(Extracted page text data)
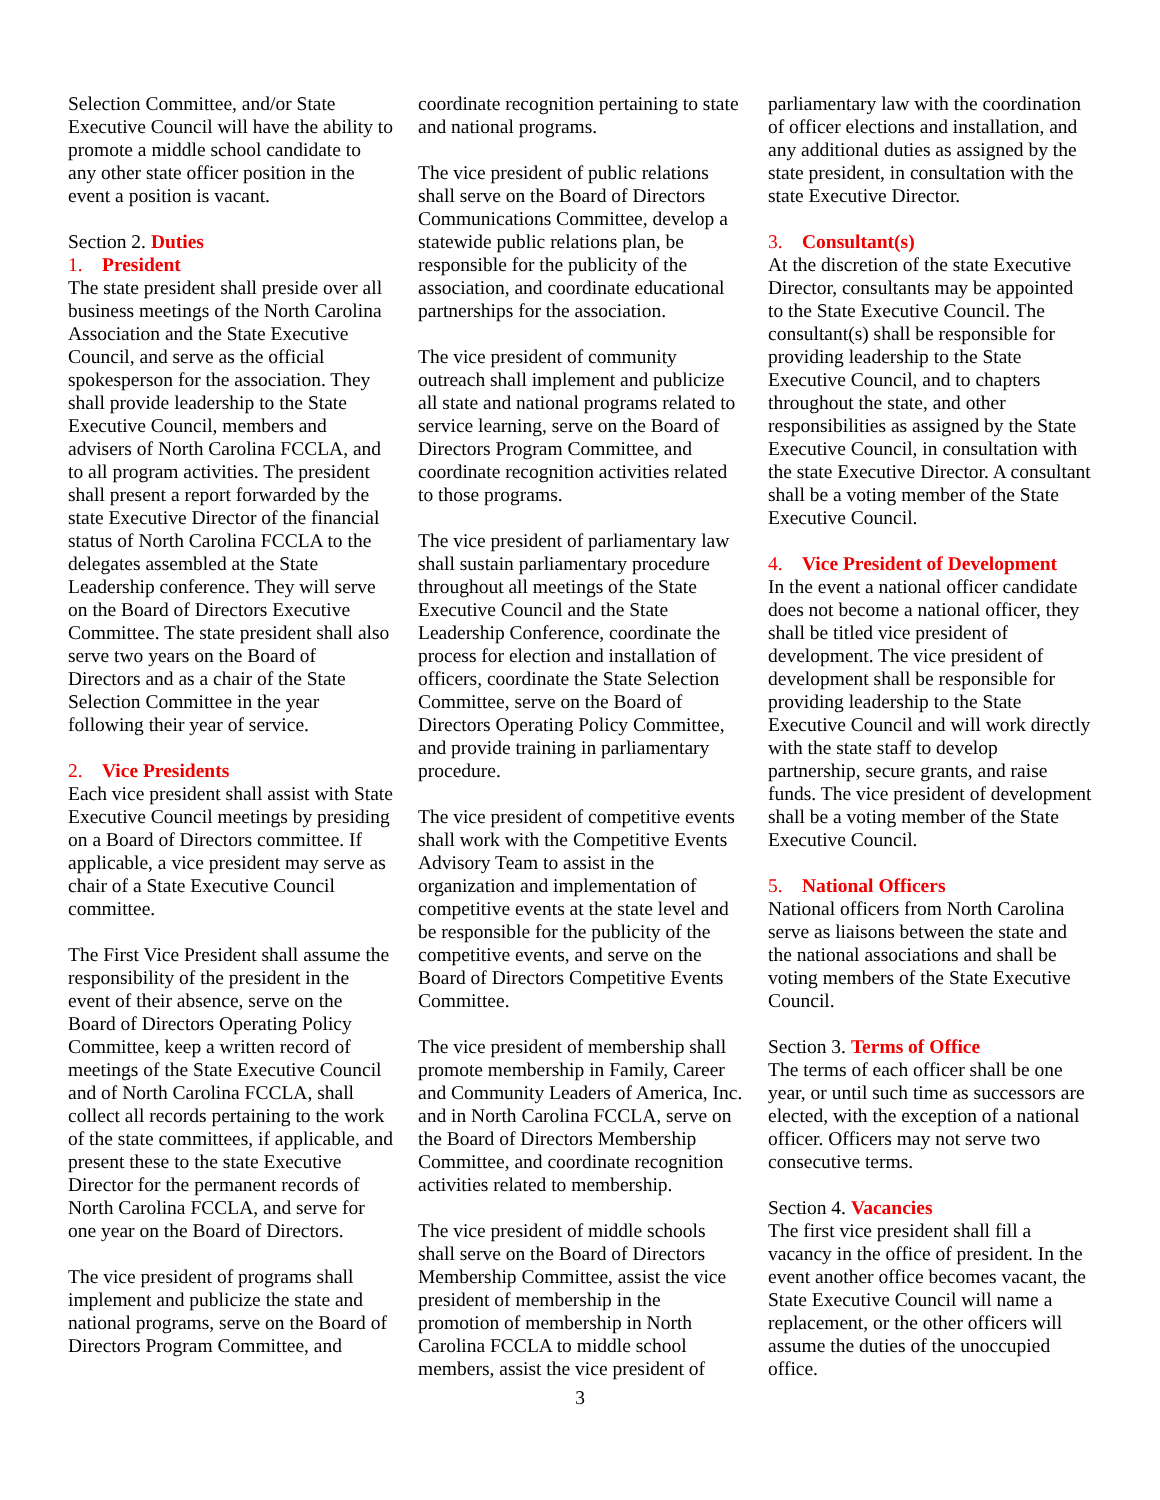Selection Committee, and/or State Executive Council will have the ability to promote a middle school candidate to any other state officer position in the event a position is vacant.
Section 2. Duties
1. President
The state president shall preside over all business meetings of the North Carolina Association and the State Executive Council, and serve as the official spokesperson for the association. They shall provide leadership to the State Executive Council, members and advisers of North Carolina FCCLA, and to all program activities. The president shall present a report forwarded by the state Executive Director of the financial status of North Carolina FCCLA to the delegates assembled at the State Leadership conference. They will serve on the Board of Directors Executive Committee. The state president shall also serve two years on the Board of Directors and as a chair of the State Selection Committee in the year following their year of service.
2. Vice Presidents
Each vice president shall assist with State Executive Council meetings by presiding on a Board of Directors committee. If applicable, a vice president may serve as chair of a State Executive Council committee.
The First Vice President shall assume the responsibility of the president in the event of their absence, serve on the Board of Directors Operating Policy Committee, keep a written record of meetings of the State Executive Council and of North Carolina FCCLA, shall collect all records pertaining to the work of the state committees, if applicable, and present these to the state Executive Director for the permanent records of North Carolina FCCLA, and serve for one year on the Board of Directors.
The vice president of programs shall implement and publicize the state and national programs, serve on the Board of Directors Program Committee, and
coordinate recognition pertaining to state and national programs.
The vice president of public relations shall serve on the Board of Directors Communications Committee, develop a statewide public relations plan, be responsible for the publicity of the association, and coordinate educational partnerships for the association.
The vice president of community outreach shall implement and publicize all state and national programs related to service learning, serve on the Board of Directors Program Committee, and coordinate recognition activities related to those programs.
The vice president of parliamentary law shall sustain parliamentary procedure throughout all meetings of the State Executive Council and the State Leadership Conference, coordinate the process for election and installation of officers, coordinate the State Selection Committee, serve on the Board of Directors Operating Policy Committee, and provide training in parliamentary procedure.
The vice president of competitive events shall work with the Competitive Events Advisory Team to assist in the organization and implementation of competitive events at the state level and be responsible for the publicity of the competitive events, and serve on the Board of Directors Competitive Events Committee.
The vice president of membership shall promote membership in Family, Career and Community Leaders of America, Inc. and in North Carolina FCCLA, serve on the Board of Directors Membership Committee, and coordinate recognition activities related to membership.
The vice president of middle schools shall serve on the Board of Directors Membership Committee, assist the vice president of membership in the promotion of membership in North Carolina FCCLA to middle school members, assist the vice president of
parliamentary law with the coordination of officer elections and installation, and any additional duties as assigned by the state president, in consultation with the state Executive Director.
3. Consultant(s)
At the discretion of the state Executive Director, consultants may be appointed to the State Executive Council. The consultant(s) shall be responsible for providing leadership to the State Executive Council, and to chapters throughout the state, and other responsibilities as assigned by the State Executive Council, in consultation with the state Executive Director. A consultant shall be a voting member of the State Executive Council.
4. Vice President of Development
In the event a national officer candidate does not become a national officer, they shall be titled vice president of development. The vice president of development shall be responsible for providing leadership to the State Executive Council and will work directly with the state staff to develop partnership, secure grants, and raise funds. The vice president of development shall be a voting member of the State Executive Council.
5. National Officers
National officers from North Carolina serve as liaisons between the state and the national associations and shall be voting members of the State Executive Council.
Section 3. Terms of Office
The terms of each officer shall be one year, or until such time as successors are elected, with the exception of a national officer. Officers may not serve two consecutive terms.
Section 4. Vacancies
The first vice president shall fill a vacancy in the office of president. In the event another office becomes vacant, the State Executive Council will name a replacement, or the other officers will assume the duties of the unoccupied office.
3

- **EXERCISE PROMPT**:
Filter the entries down to the lines containing "Section". Copy each of those lines.

- **OUTPUT FOR THIS EXERCISE**:
Section 2. Duties
Section 3. Terms of Office
Section 4. Vacancies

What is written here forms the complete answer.